» Esercizi da svolgere:
[a] Riscrivi in forma più breve il paragrafo dell'articolo sul mandato d'arresto che comincia con "Scaglia che, in un primo momento", mantenendone i fatti principali.
[b] Per favore, modifica l'articolo sul mandato d'arresto riportando tutto ciò che va da "Coinvolti anche un" fino a "un collegio all'estero.", con "tangente" sostituito da "mazzetta".

» Testo riportato:
Mandato d’arresto per Scaglia e Mazzitelli

Richiesta di carcerazione per l’ex Ad di Fastweb e l’ex Ad di Sparkle (Telecom Italia), attuale responsabile della funzione International Business di TI, accusati di riciclaggio. In totale indagati 56 manager tra cui l’attuale Ad Stefano Parisi. Fastweb e Telecom Italia: “Siamo parte lesa”

Pubblicato il 23 Feb 2010

Due miliardi di euro occultati attraverso società fittizie. Questa
l'accusa alla base del mandato di arresto per Silvio Scaglia,
ex amministratore delegato di Fastweb, e alcuni ex vertici di
Fastweb nonché funzionari e amministratori di Sparkle (consociata
di Telecom Italia) fra cui l'ex Ad e attuale responsabile della
Funzione International Business di Telecom Italia, Stefano
Mazzitelli, e alti funzionari.

Coinvolti anche un ufficiale della Guardia di Finanza attualmente
in servizio al comando di Tutela Finanza Pubblica, che avrebbe
incassato una cospicua tangente su una delle operazioni di
riciclaggio, e il senatore del Pdl Nicola Di Girolamo che a quanto
si apprende sarebbe collegato con alcuni degli indagati che
avrebbero favorito la sua elezione in un collegio all'estero.
Indagato anche Riccardo Ruggiero, all'epoca dei fatti
presidente di Telecom Italia Sparkle.

Scaglia che, in un
primo momento non era stato rintracciato dai carabinieri del Ros e
dalla Guardia di Finanza, ha fatto sapere di trovarsi
all'estero per lavoro e ha dato mandato ai suoi difensori di
concordare il suo interrogatorio nei tempi più brevi per chiarire
tutti i profili  della vicenda. In una nota ha inoltre affermato
la sua estraneità a qualunque reato.

In totale ammontano a 56 le ordinanze di custodia cautelare emessa
dalla procura distrettura antimafia di Roma nell'ambito
dell'operazione "Phunchard-Broker". Ai 56 manager si
contesta la mancata adozione delle necessarie cautele per evitare
che società fittizie lucrassero crediti d'imposta per
operazioni inesistenti relativi all'acquisto di servizi
telefonici dalle compagini italiane Cmc, Web Wizzard,  I-Globe e
Planetarium che evadevano il pagamento dell'Iva. L'Iva
lucrata veniva incassata su conti esteri: successivamente il denaro
veniva reinvestito nell'acquisto di immobili, auto e
gioielli.

» Elenco dati:
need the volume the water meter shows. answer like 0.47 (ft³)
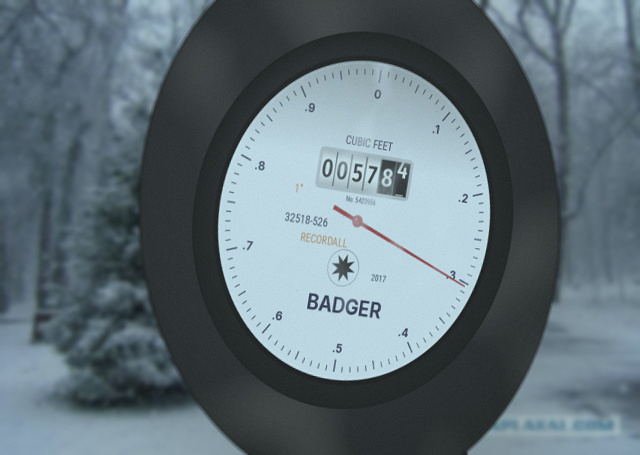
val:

...

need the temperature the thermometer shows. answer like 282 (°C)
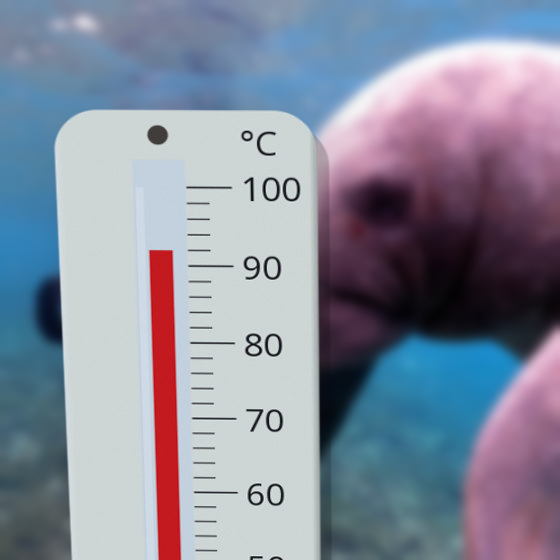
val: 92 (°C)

» Risposte:
[a] Scaglia, che inizialmente non era stato rintracciato dai carabinieri del Ros e dalla Guardia di Finanza, ha comunicato di essere all'estero per lavoro e ha incaricato i suoi difensori di fissare al più presto l'interrogatorio per chiarire la vicenda. In una nota si è dichiarato estraneo a qualunque reato.

[b]
Coinvolti anche un ufficiale della Guardia di Finanza attualmente
in servizio al comando di Tutela Finanza Pubblica, che avrebbe
incassato una cospicua mazzetta su una delle operazioni di
riciclaggio, e il senatore del Pdl Nicola Di Girolamo che a quanto
si apprende sarebbe collegato con alcuni degli indagati che
avrebbero favorito la sua elezione in un collegio all'estero.